待读原文>
Spark存储体系

作为分布式应用,Spark的数据存储在不同机器上。这就涉及到数据的传输,元数据的管理等内容。而且由于Spark可以利用内存和磁盘作为存储介质,这还涉及到了内存和磁盘的数据管理。

Spark存储体系架构

spark-store存储体系架构

Spark存储(主要由BlockManager来完成)主要完成了写入数据块,如果需要备份数据块,则将数据块写入其他节点;读取数据块,如果当前节点不含有数据块,则从其他节点获取数据块;向Driver节点注册自身的BlockManager,以及上报其所管理的数据块信息。

Spark使用BlockInfoManager来管理当前节点所管理的数据块的元数据,维护了BlockId(数据块的唯一标识)到BlockInfo(数据块元数据)的映射关系。使用内存(MemoryStore)和磁盘(DiskStore)来存储数据块。

Spark使用BlockManagerMaster使Executor的BlockManager与Driver进行通信,向Driver注册自己,并上报数据块信息。Driver通过Executor BlockManager的BlockManagerSlaveEndpoint向Executor发出删除数据块/Rdd/Shuffle/Broadcast等数据。

Spark使用ShuffleClient来实现不同Executor BlockManager之间的通信。ShuffleClient中包含了一个TransportServer和一个用来创建client的TransportClientFactory,作为服务器和客户端实现Executor BlockManager之间的双向通信。

Spark设置了多种存储级别:

存储级别说明
DISK_ONLY 只使用磁盘存储
DISK_ONLY_2 只使用磁盘存储,并且有一个备份
MEMORY_ONLY 只使用内存储存储
MEMORY_ONLY_2 只使用内存存储,并有一个备份
MEMORY_ONLY_SER 只使用内存存储序列化数据
MEMORY_ONLY_SER_2 只使用内存存储序列化数据,并有一个备份
MEMORY_AND_DISK 优先内存存储,内存不足则使用磁盘
MEMORY_AND_DISK_2 优先内存存储,内存不足使用磁盘,并有一个备份
MEMORY_AND_DISK_SER 优先内存存储序列化数据,内存不足使用磁盘
MEMORY_AND_DISK_SER_2 优先内存存储序列化数据,内存不足使用磁盘,并有一个备份
OFF_HEAP 使用堆外存储(同MEMORY_AND_DISK_SER,只是使用堆外内存)

任务说明>
**1.** 请列出上面这篇关于Spark存储体系的文字里所有带"一个备份"的存储级别名称。
**2.** 根据上面这篇关于Spark存储体系的文字,判断下列说法是否相符,逐条回答"是"或"否",并引用原文中起决定作用的原话。
(a) BlockInfoManager维护了BlockId到BlockInfo的映射关系。
(b) ShuffleClient中包含两个TransportServer。
(c) 当前节点没有所需的数据块时,会从其他节点获取。

收集的数据>
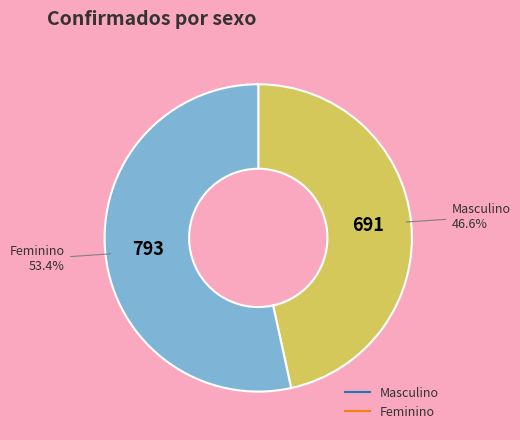

Count the number of slices in the pie.

2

逐项结果>
**1.** DISK_ONLY_2、MEMORY_ONLY_2、MEMORY_ONLY_SER_2、MEMORY_AND_DISK_2、MEMORY_AND_DISK_SER_2

**2.**
(a) 是:"维护了BlockId(数据块的唯一标识)到BlockInfo(数据块元数据)的映射关系"
(b) 否:"ShuffleClient中包含了一个TransportServer"
(c) 是:"如果当前节点不含有数据块,则从其他节点获取数据块"